[Opening Text block section]

If Brandon Hyde doesn’t quite qualify for “grizzled baseball man” status, then the Orioles’ manager, 47, has seen and done enough stuff to earn a perspective. To merit respect for his memories of Oct. 17, 2015 here at Citi Field.

“I just remember when Matt came out of the bullpen before first pitch, and … they had the Dark Knight thing going, and the whole crowd just went bananas,” Hyde, then the Cubs’ first-base coach, said Tuesday afternoon before the Mets’ 3-2 come-from-behind win over the Orioles. “It was about 30 degrees. Probably one of the loudest stadiums I’ve ever heard at that moment, just how loud they were when he was exiting the bullpen to come to the dugout to throw the first pitch.

“He’s had a lot of cool moments here, and that was fun to witness. He pitched really well against us that night.”

You know that Hyde is referring to Matt Harvey, now pitching for him in an Orioles uniform, who will mark a career first on Wednesday: First time pitching at Citi as an opponent.

At one point, you would’ve forecast that to occur during a Subway Series, with Harvey performing for his childhood-favorite Yankees and collecting a Gerrit Cole-esque $1.125 million or so per start. That point, however, happened a long time ago. Harvey has been an ex-Met for over three years and is working for his fifth organization; one of those, the A’s in 2019, never even promoted him to the big leagues.

Matt Harvey
Matt Harvey
Getty Images

Yet when the former superhero takes the mound Wednesday, surely to a boisterous partial audience, here’s hoping that Mets fans don’t look at him and ponder what could have been. Instead, they should appreciate what they had.

“It’s got to be exciting for him to be back here and pitch,” said Luis Rojas, who managed Harvey for two rehabilitation starts at Double-A Binghamton in 2017.

Said Hyde: “Matt’s so even-keeled and level-headed that it’s hard to tell how up or down he is, ever. He’s just professional. I know he’s looking forward to it, though.”

[Closing Text block section]

### What you will do
• 1. List every major league baseball team named in the Matt Harvey article.
• 2. Extend the Matt Harvey article, picking up after Hyde's final quote.
The records that come next have no connection to the Matt Harvey article.

[Opening Data provided section]

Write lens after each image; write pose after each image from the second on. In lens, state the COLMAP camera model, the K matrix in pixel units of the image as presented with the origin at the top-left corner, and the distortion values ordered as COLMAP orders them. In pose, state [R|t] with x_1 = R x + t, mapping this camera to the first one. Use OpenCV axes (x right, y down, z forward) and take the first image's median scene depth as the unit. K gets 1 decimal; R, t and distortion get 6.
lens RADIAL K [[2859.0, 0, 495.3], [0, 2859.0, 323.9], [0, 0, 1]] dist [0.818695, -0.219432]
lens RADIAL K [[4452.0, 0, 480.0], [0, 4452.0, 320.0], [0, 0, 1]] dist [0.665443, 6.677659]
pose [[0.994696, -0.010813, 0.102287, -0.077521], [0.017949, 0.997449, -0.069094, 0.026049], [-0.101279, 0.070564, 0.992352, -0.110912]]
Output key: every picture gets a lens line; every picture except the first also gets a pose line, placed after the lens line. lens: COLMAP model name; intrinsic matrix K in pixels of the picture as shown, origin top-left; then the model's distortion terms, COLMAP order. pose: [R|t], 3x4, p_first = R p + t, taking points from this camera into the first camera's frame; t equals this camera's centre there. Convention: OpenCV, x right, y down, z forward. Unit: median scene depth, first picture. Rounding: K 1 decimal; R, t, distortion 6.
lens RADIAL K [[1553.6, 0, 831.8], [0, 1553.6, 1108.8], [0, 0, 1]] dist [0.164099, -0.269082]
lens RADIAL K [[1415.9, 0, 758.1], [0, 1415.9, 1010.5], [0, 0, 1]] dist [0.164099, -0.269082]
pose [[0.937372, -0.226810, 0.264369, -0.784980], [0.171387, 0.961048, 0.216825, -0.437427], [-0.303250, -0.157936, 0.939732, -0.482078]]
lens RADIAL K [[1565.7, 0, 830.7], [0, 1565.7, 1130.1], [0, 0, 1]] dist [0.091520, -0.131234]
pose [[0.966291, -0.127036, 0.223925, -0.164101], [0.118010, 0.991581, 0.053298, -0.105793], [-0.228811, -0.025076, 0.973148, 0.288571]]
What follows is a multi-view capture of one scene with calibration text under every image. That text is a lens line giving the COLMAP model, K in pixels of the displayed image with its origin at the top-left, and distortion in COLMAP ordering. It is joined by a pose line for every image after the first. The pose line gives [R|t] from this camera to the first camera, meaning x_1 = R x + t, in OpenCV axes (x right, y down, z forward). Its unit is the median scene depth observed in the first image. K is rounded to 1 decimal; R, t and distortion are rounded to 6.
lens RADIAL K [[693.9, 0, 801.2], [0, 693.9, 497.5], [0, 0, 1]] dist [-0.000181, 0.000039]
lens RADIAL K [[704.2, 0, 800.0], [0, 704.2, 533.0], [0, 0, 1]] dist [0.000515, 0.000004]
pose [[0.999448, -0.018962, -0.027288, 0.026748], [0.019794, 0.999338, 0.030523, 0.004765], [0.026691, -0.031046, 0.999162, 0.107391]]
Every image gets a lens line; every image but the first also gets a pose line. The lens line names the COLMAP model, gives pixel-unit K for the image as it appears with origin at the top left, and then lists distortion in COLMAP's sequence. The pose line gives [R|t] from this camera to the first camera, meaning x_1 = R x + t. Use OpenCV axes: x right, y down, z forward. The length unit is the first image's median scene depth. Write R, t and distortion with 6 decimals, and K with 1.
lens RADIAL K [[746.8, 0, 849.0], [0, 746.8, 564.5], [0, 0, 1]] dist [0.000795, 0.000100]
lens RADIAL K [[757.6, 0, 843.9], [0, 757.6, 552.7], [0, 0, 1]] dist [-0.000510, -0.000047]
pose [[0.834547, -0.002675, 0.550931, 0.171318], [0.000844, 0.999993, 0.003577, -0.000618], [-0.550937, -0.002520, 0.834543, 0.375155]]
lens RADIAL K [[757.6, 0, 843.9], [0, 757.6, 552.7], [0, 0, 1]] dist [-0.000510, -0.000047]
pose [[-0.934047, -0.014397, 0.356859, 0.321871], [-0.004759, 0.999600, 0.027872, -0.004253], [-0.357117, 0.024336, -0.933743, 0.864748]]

[Closing Data provided section]

### Answers given
• 1. Orioles, Cubs, Mets, Yankees, A's

• 2.
“Even-keeled” would not apply to Harvey from 2015, although he has been through a lot since then. With the Orioles, he owns a 3.60 ERA in seven starts, tallying 10 walks and 25 strikeouts over 35 innings and neutralizing that modest bat-missing total by keeping the ball in the yard, with only three homers on his ledger. That reflects a returned reliance on his sinker, which he barely threw the prior two seasons. Said Hyde: “It’s been a nice weapon for him.”

His four-seam fastball averages 93.3 miles per hour, a sizable drop from the 95.9 he averaged in ’15 (thanks, Baseball Savant and FanGraphs). His peak lasted essentially three seasons: His rookie campaign in 2012, his ferocious 2013 before he went down in August needing Tommy John surgery and his triumphant return in 2015, culminating in that fantastic start in the NLCS opener (two runs, four hits, two walks and nine strikeouts in 7 ²/₃ innings) before his memorable inability to finish off the Royals in World Series Game 5 marked the de facto end to his dominant run. The serious injuries ensued, which rendered the off-the-field hijinks less tolerable.

Hey, given how poorly Harvey has pitched since leaving the Mets, a 5.38 ERA in 234 ¹/₃ innings, it’s a triumph just to make it back here. To draw the ovation from those who will thank him for Harvey Day and the playoff success and probably even the Page Six stories. If his peak didn’t last long, he never bored us.

“It’s been all positives so far,” Hyde said of Harvey’s time with the O’s. His Mets time proved more of a roller coaster, the thrills and the plummets all unforgettable. You’ll get to relive the whole ride for a moment Wednesday. Surely you won’t regret any of it.